There are huge developer benefits available to focusing more on making a great relational programming environment, well outside the SQL standard.

Examples of small things Postgres could have:
  • SELECT * - b.a_id from a natural join b
    • let me describe a select list by removing fields from a relation. In the example, I get all fields in the join of  a  and b other than the shared key, which I only get once.
I could see this as being extremely useful, I would support non standard ways of subtracting from '*',not necessarily in that syntax.
 
    • note how this simplifies maintaining views wrt  changes in tables
  • Let me put the FROM clause first
    • if I can write FROM a join b SELECT a.height, a.name, b.email then an editor can give me autocomplete when I’m writing the select clause.
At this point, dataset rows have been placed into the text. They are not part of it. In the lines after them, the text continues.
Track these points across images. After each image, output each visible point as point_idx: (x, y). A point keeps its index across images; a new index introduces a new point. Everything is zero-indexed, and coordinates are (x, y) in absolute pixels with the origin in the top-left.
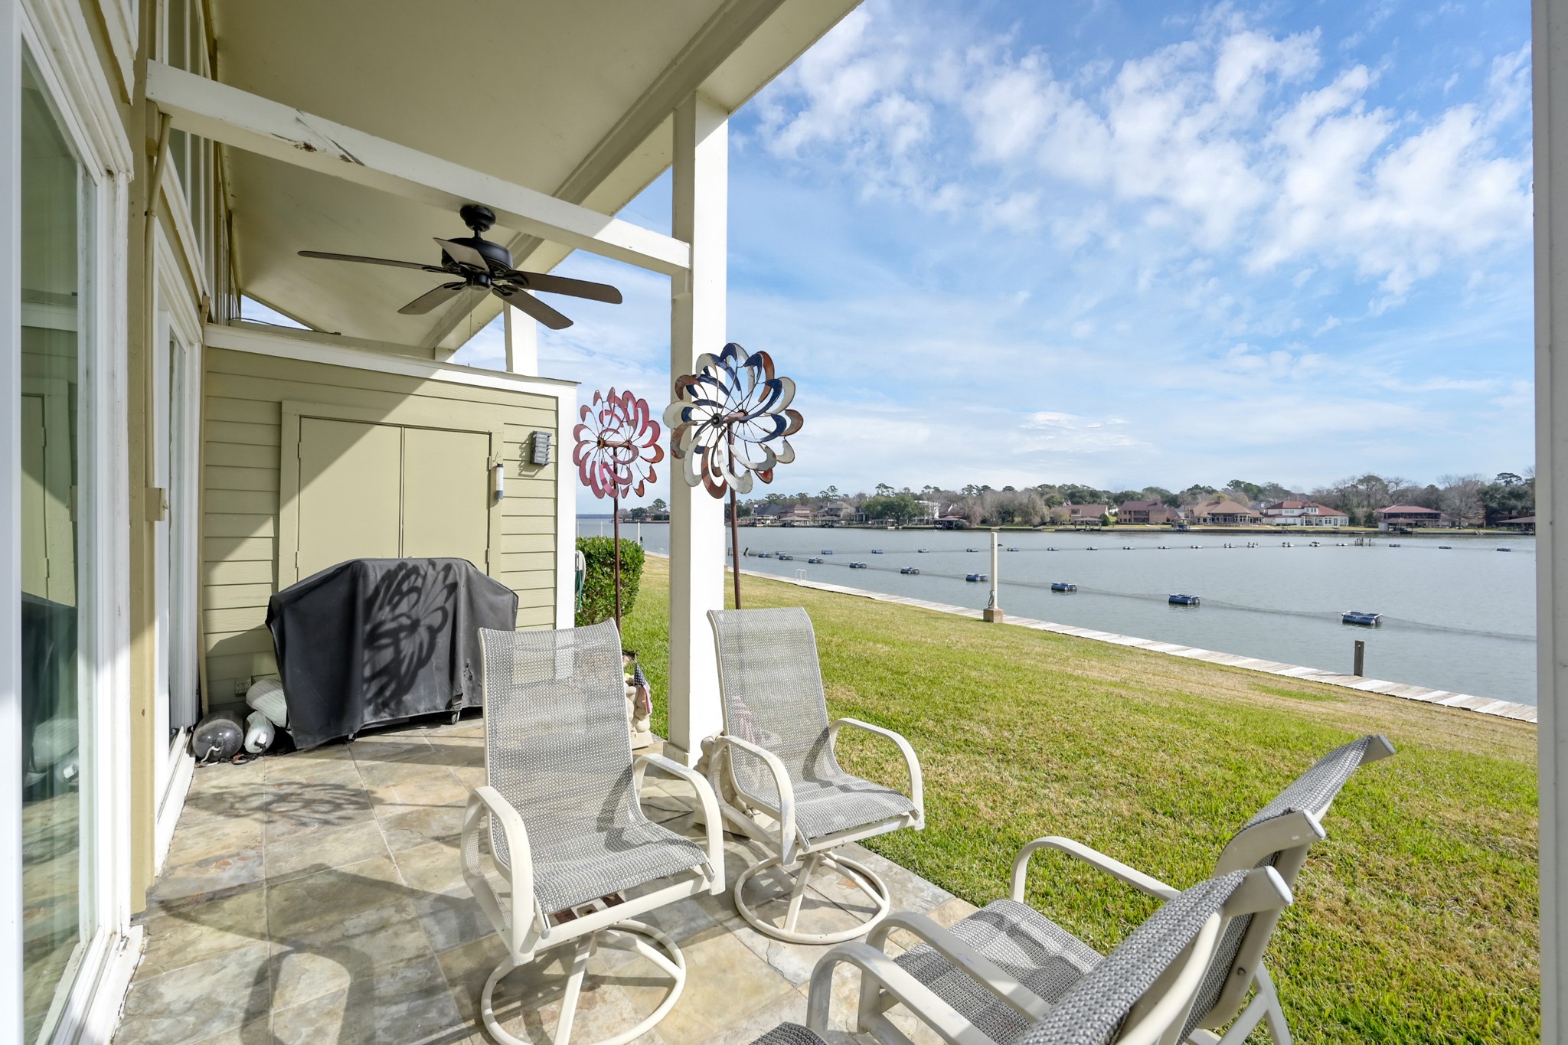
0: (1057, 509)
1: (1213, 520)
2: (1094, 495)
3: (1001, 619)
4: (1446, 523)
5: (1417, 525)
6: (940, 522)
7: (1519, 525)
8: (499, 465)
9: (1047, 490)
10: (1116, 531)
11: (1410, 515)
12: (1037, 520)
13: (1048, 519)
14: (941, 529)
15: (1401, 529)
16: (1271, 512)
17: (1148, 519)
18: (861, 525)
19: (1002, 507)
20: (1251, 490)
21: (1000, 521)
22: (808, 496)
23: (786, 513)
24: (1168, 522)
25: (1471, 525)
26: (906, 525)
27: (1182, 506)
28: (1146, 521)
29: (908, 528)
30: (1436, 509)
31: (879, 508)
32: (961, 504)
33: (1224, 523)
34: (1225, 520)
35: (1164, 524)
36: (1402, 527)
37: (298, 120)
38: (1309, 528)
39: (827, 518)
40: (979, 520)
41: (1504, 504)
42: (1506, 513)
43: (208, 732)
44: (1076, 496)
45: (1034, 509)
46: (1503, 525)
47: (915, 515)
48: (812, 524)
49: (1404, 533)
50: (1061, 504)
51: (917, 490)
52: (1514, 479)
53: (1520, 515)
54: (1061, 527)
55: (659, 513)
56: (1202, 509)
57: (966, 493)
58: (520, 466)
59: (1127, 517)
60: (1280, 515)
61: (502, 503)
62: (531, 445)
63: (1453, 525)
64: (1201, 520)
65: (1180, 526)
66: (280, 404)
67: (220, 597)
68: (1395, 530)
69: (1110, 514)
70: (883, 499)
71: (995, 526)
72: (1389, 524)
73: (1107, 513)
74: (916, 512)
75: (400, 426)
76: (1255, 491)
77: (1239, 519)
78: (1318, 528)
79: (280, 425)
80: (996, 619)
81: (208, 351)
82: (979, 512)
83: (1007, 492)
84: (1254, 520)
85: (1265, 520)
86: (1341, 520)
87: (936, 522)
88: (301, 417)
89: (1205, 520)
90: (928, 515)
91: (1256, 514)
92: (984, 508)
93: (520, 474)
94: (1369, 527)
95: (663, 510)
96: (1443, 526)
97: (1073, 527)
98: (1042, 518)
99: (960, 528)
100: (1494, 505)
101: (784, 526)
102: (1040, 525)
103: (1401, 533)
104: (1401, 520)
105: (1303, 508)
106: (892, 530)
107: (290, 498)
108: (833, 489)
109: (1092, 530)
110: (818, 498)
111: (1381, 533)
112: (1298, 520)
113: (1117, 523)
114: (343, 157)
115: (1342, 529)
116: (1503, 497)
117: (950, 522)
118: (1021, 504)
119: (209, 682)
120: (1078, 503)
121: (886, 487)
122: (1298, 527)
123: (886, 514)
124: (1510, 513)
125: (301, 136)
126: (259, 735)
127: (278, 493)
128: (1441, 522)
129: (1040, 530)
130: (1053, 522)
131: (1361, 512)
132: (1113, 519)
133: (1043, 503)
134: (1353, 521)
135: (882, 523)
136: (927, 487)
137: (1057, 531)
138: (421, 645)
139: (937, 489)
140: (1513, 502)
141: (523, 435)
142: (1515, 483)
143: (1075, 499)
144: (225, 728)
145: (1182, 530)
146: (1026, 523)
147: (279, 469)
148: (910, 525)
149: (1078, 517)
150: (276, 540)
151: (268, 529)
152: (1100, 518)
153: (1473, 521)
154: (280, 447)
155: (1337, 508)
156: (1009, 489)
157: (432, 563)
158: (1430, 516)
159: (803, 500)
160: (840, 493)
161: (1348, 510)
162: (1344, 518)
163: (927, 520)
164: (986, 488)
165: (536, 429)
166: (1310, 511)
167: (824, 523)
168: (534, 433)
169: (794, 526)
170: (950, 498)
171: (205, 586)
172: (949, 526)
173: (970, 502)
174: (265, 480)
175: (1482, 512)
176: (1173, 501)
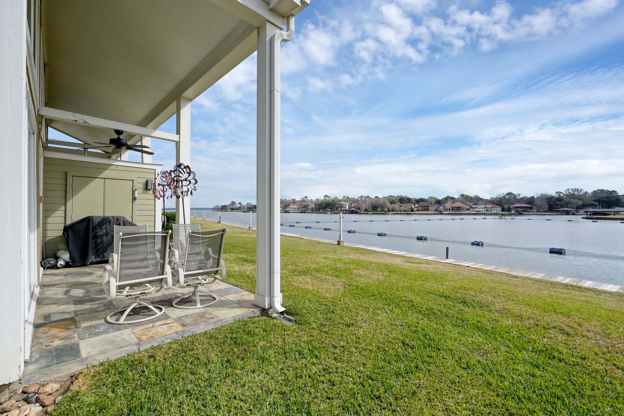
0: (394, 205)
1: (453, 209)
2: (409, 200)
3: (343, 244)
4: (535, 210)
5: (525, 211)
6: (348, 211)
7: (560, 211)
8: (136, 190)
9: (391, 198)
10: (416, 214)
11: (523, 207)
12: (386, 210)
13: (391, 209)
14: (349, 213)
15: (520, 213)
16: (473, 206)
17: (428, 209)
18: (317, 212)
19: (373, 204)
20: (468, 198)
21: (372, 210)
22: (296, 200)
23: (287, 207)
24: (436, 210)
25: (544, 211)
26: (335, 212)
27: (442, 204)
28: (428, 210)
29: (336, 213)
30: (532, 205)
31: (324, 205)
32: (356, 203)
33: (457, 211)
34: (457, 209)
35: (434, 211)
36: (520, 212)
37: (73, 115)
38: (487, 213)
39: (303, 209)
40: (364, 209)
41: (555, 203)
42: (556, 206)
43: (47, 261)
44: (403, 200)
45: (385, 205)
46: (555, 211)
47: (338, 208)
48: (297, 211)
49: (521, 214)
50: (396, 203)
51: (340, 198)
52: (561, 194)
53: (561, 207)
54: (395, 212)
55: (233, 207)
56: (448, 205)
57: (360, 199)
58: (143, 190)
59: (421, 208)
60: (477, 208)
61: (137, 202)
62: (147, 183)
63: (538, 211)
64: (448, 210)
65: (440, 212)
66: (66, 173)
67: (49, 227)
68: (517, 213)
69: (415, 207)
70: (326, 201)
71: (370, 212)
72: (516, 211)
73: (413, 207)
74: (339, 207)
75: (104, 178)
76: (469, 198)
77: (462, 209)
78: (491, 212)
79: (67, 179)
80: (341, 244)
81: (45, 158)
82: (364, 206)
83: (376, 199)
84: (468, 209)
85: (471, 209)
86: (499, 209)
87: (347, 211)
88: (73, 176)
89: (449, 210)
90: (344, 208)
91: (468, 207)
92: (366, 205)
93: (143, 192)
94: (509, 212)
95: (235, 206)
96: (534, 212)
97: (400, 212)
98: (389, 209)
99: (356, 213)
100: (552, 203)
101: (285, 212)
102: (387, 212)
103: (520, 214)
104: (519, 209)
105: (485, 205)
106: (329, 214)
107: (70, 199)
108: (306, 197)
109: (407, 214)
110: (300, 201)
111: (513, 214)
112: (483, 210)
113: (417, 211)
114: (84, 122)
115: (499, 213)
116: (555, 201)
117: (353, 211)
118: (380, 203)
119: (45, 250)
120: (403, 203)
121: (328, 197)
122: (484, 212)
123: (327, 207)
124: (557, 206)
125: (74, 118)
126: (61, 263)
127: (66, 198)
128: (533, 210)
129: (387, 214)
130: (393, 210)
131: (506, 207)
132: (415, 209)
133: (389, 203)
134: (503, 210)
135: (325, 211)
136: (344, 196)
137: (394, 214)
138: (109, 240)
139: (348, 197)
140: (558, 202)
141: (144, 181)
142: (562, 195)
143: (402, 201)
144: (52, 261)
145: (441, 213)
146: (382, 211)
147: (66, 191)
148: (337, 212)
149: (402, 208)
150: (65, 211)
151: (63, 208)
152: (410, 209)
153: (545, 210)
154: (66, 185)
155: (497, 205)
156: (377, 197)
157: (113, 217)
158: (530, 208)
159: (294, 201)
160: (309, 199)
161: (501, 206)
162: (500, 208)
163: (344, 210)
164: (368, 197)
165: (148, 179)
166: (488, 206)
167: (302, 211)
168: (147, 180)
169: (289, 212)
170: (354, 201)
171: (45, 224)
172: (352, 212)
173: (360, 202)
174: (62, 194)
175: (547, 206)
176: (439, 202)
I see the benefit, but it's not big enough to support standard deviation IMO.  SQL grammar is already very complex and this wouldn't help, even if it's deterministically parsable.  
  • Hierarchical schemas
This would violate the standard, and would be unclear.  Rules are set, identifier is [database.].[schema.][table.].column. and your change would introduce ambiguity. 
 
Examples of larger things Postgres might have:
  • First-class functions.
    • A global-only namespace is dumb. Schemas are only slightly less dumb. The obvious way to store and call functions is as values of fields. Let me organize them how I choose
Not following this, can you elaborate specific uses?
 
    • Also let me pass around functions as values, let me make new ones and so on. Postgres is the best relational programming environment already because it has a decent type system and more general features. Let’s expand and also simplify that.
Ditto above. Mostly we can work around this with dynamic SQL today without too much effort. 
    • Also nested function definitions, so top-level functions can be built out of local auxiliary functions.
  • Other languages
    • Tutorial D, Datalog, Quell, let’s open this puppy up!
    • SQL is a terrible, no good, very bad language
Postgres used to suport QUEL way back in the day.  Being blunt, there is zero chance of this happening in core.  A query language translator out of core, preprocessing the language into SQL, might work.   SQL has evolved far beyond what those languages could practically offer.   Main benefit here would be to better support relational division, which bizarrely has yet to arrive in SQL.
 A portable, low-level API
    • An alternative to SQLite that provides CRUD operations on a Postgres database.
This has been frequently discussed in the archives. Short version, won't happen; it would put too many constraints on the architecture.